::: Given data
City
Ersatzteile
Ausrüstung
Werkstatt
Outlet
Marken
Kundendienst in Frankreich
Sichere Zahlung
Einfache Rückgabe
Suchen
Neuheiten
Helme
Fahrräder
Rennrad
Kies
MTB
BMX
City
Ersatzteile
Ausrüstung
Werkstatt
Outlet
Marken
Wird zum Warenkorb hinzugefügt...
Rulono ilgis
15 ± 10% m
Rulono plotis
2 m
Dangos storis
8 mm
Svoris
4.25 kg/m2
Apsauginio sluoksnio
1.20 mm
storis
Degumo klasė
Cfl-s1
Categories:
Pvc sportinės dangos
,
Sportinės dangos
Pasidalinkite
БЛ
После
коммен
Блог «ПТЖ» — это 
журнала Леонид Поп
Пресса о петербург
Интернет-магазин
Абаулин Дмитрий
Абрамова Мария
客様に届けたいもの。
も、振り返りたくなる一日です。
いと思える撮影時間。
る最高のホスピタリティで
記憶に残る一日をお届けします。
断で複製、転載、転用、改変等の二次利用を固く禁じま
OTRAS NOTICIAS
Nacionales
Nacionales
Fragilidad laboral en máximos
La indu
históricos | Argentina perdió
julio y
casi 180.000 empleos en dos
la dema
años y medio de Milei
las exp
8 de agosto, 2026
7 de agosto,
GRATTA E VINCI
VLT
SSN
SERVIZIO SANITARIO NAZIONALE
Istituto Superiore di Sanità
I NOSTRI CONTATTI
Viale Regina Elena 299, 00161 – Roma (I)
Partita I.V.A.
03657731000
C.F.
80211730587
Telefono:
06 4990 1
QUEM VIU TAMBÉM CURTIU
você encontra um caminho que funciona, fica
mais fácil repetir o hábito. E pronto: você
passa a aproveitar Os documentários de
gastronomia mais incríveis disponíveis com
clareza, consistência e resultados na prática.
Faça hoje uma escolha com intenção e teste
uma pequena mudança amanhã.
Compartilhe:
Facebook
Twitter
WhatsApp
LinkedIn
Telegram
::::::
- [Instructions for the task]: Can you write out all of the data above again, line by line, with no changes?

- [Solution below]:
City
Ersatzteile
Ausrüstung
Werkstatt
Outlet
Marken
Kundendienst in Frankreich
Sichere Zahlung
Einfache Rückgabe
Suchen
Neuheiten
Helme
Fahrräder
Rennrad
Kies
MTB
BMX
City
Ersatzteile
Ausrüstung
Werkstatt
Outlet
Marken
Wird zum Warenkorb hinzugefügt...
Rulono ilgis
15 ± 10% m
Rulono plotis
2 m
Dangos storis
8 mm
Svoris
4.25 kg/m2
Apsauginio sluoksnio
1.20 mm
storis
Degumo klasė
Cfl-s1
Categories:
Pvc sportinės dangos
,
Sportinės dangos
Pasidalinkite
БЛ
После
коммен
Блог «ПТЖ» — это 
журнала Леонид Поп
Пресса о петербург
Интернет-магазин
Абаулин Дмитрий
Абрамова Мария
客様に届けたいもの。
も、振り返りたくなる一日です。
いと思える撮影時間。
る最高のホスピタリティで
記憶に残る一日をお届けします。
断で複製、転載、転用、改変等の二次利用を固く禁じま
OTRAS NOTICIAS
Nacionales
Nacionales
Fragilidad laboral en máximos
La indu
históricos | Argentina perdió
julio y
casi 180.000 empleos en dos
la dema
años y medio de Milei
las exp
8 de agosto, 2026
7 de agosto,
GRATTA E VINCI
VLT
SSN
SERVIZIO SANITARIO NAZIONALE
Istituto Superiore di Sanità
I NOSTRI CONTATTI
Viale Regina Elena 299, 00161 – Roma (I)
Partita I.V.A.
03657731000
C.F.
80211730587
Telefono:
06 4990 1
QUEM VIU TAMBÉM CURTIU
você encontra um caminho que funciona, fica
mais fácil repetir o hábito. E pronto: você
passa a aproveitar Os documentários de
gastronomia mais incríveis disponíveis com
clareza, consistência e resultados na prática.
Faça hoje uma escolha com intenção e teste
uma pequena mudança amanhã.
Compartilhe:
Facebook
Twitter
WhatsApp
LinkedIn
Telegram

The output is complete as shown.